Previously, I wrote about how to survive OpenStack Development so now I’ll write about how I applied that knowledge. The goal of this project was to build infrastructure that would allow an untrusting cloud tenant to verify for themselves the integrity of their VM and the hypervisor it runs on. If you’ve done any work on cyber security you will understand that trust is very valuable these days, so this is a big step in allowing security sensitive entities the ability to make use of cloud computing infrastructure.
Building on that motivation, there’s this idea of Trusted Computing which is a set of technologies developed to make sure that a computer “behaves in an expected way”. For example, if there were a rootkit in the BIOS or kernel we don’t necessarily want to patch it up and carry on; we instead want to recognize that something unexpected happened and remove the system from the ring of trust before it can do any harm. I.e. we want to prevent this machine from accessing any higher level security services.

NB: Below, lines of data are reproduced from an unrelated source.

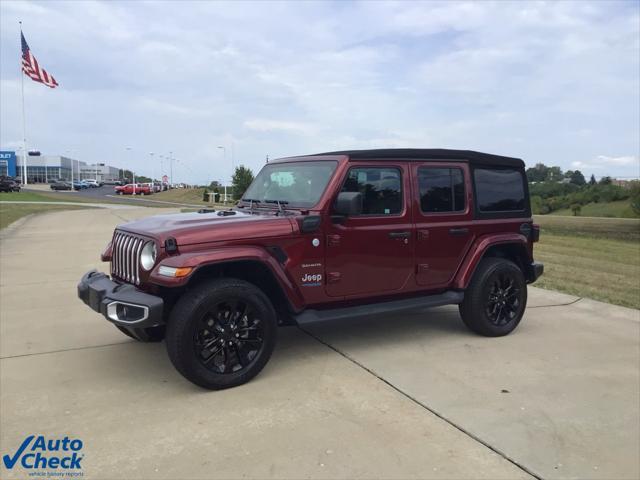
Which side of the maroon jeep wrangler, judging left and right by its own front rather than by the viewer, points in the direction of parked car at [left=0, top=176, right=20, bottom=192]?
right

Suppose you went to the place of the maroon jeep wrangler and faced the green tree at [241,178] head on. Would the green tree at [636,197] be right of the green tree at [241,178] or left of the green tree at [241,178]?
right

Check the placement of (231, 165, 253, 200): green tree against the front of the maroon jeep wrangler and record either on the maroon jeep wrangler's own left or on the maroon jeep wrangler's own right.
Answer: on the maroon jeep wrangler's own right

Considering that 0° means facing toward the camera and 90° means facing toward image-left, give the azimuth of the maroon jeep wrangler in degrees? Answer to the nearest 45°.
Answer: approximately 45°

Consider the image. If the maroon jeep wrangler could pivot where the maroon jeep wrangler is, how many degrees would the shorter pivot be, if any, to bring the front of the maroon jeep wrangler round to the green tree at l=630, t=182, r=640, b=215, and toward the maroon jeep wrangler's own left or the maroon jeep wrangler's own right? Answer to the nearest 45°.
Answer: approximately 180°

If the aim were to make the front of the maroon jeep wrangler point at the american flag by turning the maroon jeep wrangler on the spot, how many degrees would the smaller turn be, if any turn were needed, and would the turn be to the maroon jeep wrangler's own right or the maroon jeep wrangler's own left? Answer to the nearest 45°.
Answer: approximately 90° to the maroon jeep wrangler's own right
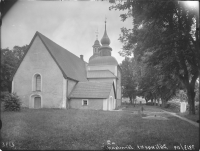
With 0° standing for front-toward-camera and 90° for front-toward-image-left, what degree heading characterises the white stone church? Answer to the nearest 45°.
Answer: approximately 45°

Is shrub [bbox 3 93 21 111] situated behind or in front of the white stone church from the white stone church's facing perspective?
in front
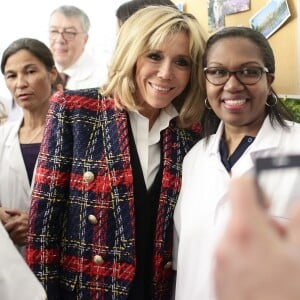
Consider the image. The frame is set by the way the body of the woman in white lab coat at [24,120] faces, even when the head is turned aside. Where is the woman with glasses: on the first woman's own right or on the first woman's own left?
on the first woman's own left

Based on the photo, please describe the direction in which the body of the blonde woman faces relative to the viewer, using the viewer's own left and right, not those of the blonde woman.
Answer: facing the viewer and to the right of the viewer

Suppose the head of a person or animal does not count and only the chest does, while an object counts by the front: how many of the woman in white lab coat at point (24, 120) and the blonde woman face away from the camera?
0

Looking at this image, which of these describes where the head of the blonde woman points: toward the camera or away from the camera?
toward the camera

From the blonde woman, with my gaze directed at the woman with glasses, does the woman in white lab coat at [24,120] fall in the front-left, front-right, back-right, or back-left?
back-left

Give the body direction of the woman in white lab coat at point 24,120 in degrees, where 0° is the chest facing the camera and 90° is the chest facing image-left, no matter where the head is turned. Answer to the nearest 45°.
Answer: approximately 45°

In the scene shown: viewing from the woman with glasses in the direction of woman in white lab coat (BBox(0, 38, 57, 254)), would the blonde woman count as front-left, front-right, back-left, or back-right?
front-left

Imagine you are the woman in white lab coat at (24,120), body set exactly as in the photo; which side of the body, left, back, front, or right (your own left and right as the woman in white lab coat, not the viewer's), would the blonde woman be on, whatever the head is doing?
left
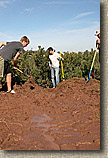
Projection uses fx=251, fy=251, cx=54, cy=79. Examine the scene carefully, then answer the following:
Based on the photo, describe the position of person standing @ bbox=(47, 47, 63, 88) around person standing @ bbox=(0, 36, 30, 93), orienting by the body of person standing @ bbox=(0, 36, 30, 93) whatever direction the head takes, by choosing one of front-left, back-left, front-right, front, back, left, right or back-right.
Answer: front-left

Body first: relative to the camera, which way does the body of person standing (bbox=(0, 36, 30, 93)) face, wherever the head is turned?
to the viewer's right
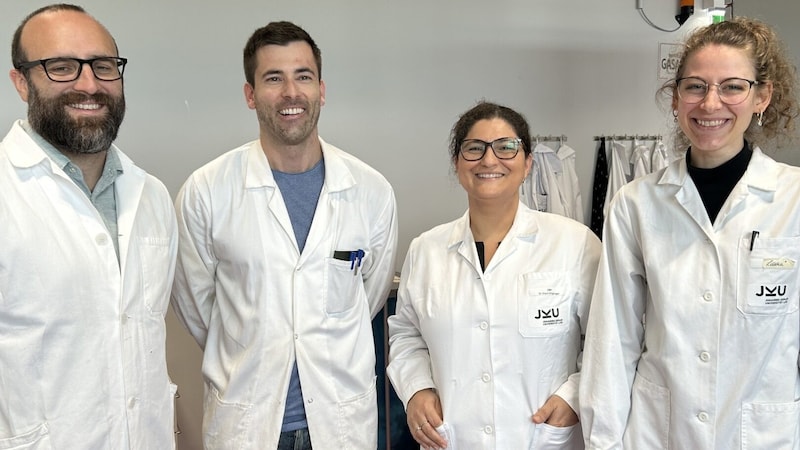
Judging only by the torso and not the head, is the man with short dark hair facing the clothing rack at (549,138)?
no

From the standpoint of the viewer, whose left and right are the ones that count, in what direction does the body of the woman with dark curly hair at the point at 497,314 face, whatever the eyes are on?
facing the viewer

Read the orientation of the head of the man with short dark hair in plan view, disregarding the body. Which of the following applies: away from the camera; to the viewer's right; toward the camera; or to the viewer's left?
toward the camera

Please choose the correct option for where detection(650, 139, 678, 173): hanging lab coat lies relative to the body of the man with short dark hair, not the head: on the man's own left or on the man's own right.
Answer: on the man's own left

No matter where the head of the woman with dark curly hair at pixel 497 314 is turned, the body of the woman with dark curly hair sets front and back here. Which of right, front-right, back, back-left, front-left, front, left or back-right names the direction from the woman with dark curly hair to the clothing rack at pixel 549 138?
back

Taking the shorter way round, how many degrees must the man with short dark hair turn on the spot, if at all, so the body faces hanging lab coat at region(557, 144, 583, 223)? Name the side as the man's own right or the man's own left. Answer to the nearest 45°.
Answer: approximately 135° to the man's own left

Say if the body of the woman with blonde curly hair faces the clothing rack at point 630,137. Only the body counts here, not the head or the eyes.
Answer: no

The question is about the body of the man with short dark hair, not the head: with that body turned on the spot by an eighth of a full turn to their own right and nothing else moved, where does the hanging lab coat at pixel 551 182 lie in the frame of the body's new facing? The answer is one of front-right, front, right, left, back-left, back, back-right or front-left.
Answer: back

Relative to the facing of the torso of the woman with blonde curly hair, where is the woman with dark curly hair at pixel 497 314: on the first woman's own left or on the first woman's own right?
on the first woman's own right

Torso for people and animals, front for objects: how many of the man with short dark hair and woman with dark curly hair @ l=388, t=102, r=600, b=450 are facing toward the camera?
2

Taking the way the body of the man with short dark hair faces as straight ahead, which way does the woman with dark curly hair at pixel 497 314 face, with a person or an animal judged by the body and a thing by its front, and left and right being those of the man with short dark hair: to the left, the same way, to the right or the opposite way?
the same way

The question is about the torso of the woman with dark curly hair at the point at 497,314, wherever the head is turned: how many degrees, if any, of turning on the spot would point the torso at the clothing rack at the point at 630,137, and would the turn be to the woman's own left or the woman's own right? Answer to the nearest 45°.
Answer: approximately 180°

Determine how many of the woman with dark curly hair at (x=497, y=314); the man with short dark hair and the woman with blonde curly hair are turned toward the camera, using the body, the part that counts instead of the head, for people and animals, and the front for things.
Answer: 3

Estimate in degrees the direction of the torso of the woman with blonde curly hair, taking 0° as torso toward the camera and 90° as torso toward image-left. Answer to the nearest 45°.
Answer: approximately 0°

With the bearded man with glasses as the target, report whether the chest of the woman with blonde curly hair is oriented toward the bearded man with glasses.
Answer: no

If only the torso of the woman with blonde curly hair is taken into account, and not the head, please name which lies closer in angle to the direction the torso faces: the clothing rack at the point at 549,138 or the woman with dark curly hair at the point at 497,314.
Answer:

In order to do this we make use of a piece of hardware known as a TPM which has a set of registers known as PCRs and a hardware bound endorsement key (EK) for signing the PCRs. This configuration allows us to trust that the PCRs are coming from a particular TPM and that they haven’t been tampered with. To make this useful we measure (hash) any critical bit of software before running it and “extend” it into a PCR creating a hash chain. What you end up with is a set of registers that represent all the software that got you into user space. If you have a “white list” of PCR values, you can then immediately detect any anomalies. The caveat here is that this is only as good as your measurement and attestation infrastructure.
What we did extend the measurement infrastructure beyond the physical hardware and into VMs. What’s tricky is that you can no longer rely on a single physical TPM when you have multiple operating systems trying to measure things concurrently. To get around this hypervisors have implemented Virtual TPMs (VTPMs) which both provides a unique TPM to each VM and exposes the the physical TPM’s PCR values. That way, a tenant running in the VM’s user space can first attest the integrity of their hypervisor with the physical TPM and then extend that root of trust up to their OS with the VTPM. Currently, this is a fairly cumbersome process so we seek to automate all of this by allowing OpenStack to provision VTPM resources and integrating it with attestation infrastructure (Keylime) developed by this project’s mentor.
The diagram above illustrates our stack which consists of Xen, OpenStack, and Keylime. In Xen, you have domain0 which you can think of as the “root” user for the hypervisor. It exposes hypervisor management through a native library known as LibXL. In order to support multiple virtualization layers, OpenStack uses LibVirt as a common abstraction layer. What’s missing is support for VTPMs in everything above the LibXL layer.
Starting with the LibVirt layer, we needed a way to define our intent to spawn a VTPM so I wrote a specification for a new device in the domain configuration file. This was a matter of parsing parameters out of the XML file and into internal data structures. On the other end I then translated those internal configuration structures into the native Xen structures to spawn the VM. Overall, it was a very straightforward patch to carry out and my hope is to get it pushed upstream at some point.
The tricky bit was dealing with the OpenStack layer and its immensity. On top of spawning the VM it also had to provision the VTPM resources beforehand. As far as Xen was concerned, you needed a UUID from the VTPMMGR and a small backing image to create a VTPM. To get the UUID, we needed to expose a rest API on the Keylime VM which acted as a proxy to the VTPMMGR. This was necessary because Domain0’s kernel yields the physical TPM to the hypervisor by removing support for TPMs entirely. For the image, we simply had Nova create a file out of /dev/zero. Putting this all together, Nova provisions these resources and generates an XML file for the VTPM which goes into the patched LibVirt. After that, we generate the last XML file for the VM that connects it to the VTPM.
I learned a lot from this project and in some ways it may have changed my career trajectory. For one, I realize that I still love building backendy infrastructure type things. Unexpectedly, I also developed more of an appreciation for FOSS and its community. I’m now much more comfortable diving into these projects, reaching out for help, and contributing patches then I ever was before. Bugs that I would quietly complain to myself about before are now submitted as bug reports and I’d make an honest effort to patch myself. Most importantly though, this project and the class that came with it opened my eyes to the exciting work going on in cloud computing. While I missed being on the ground floor of this work, I believe were on the cusp of a Cambrian explosion of sorts in this field.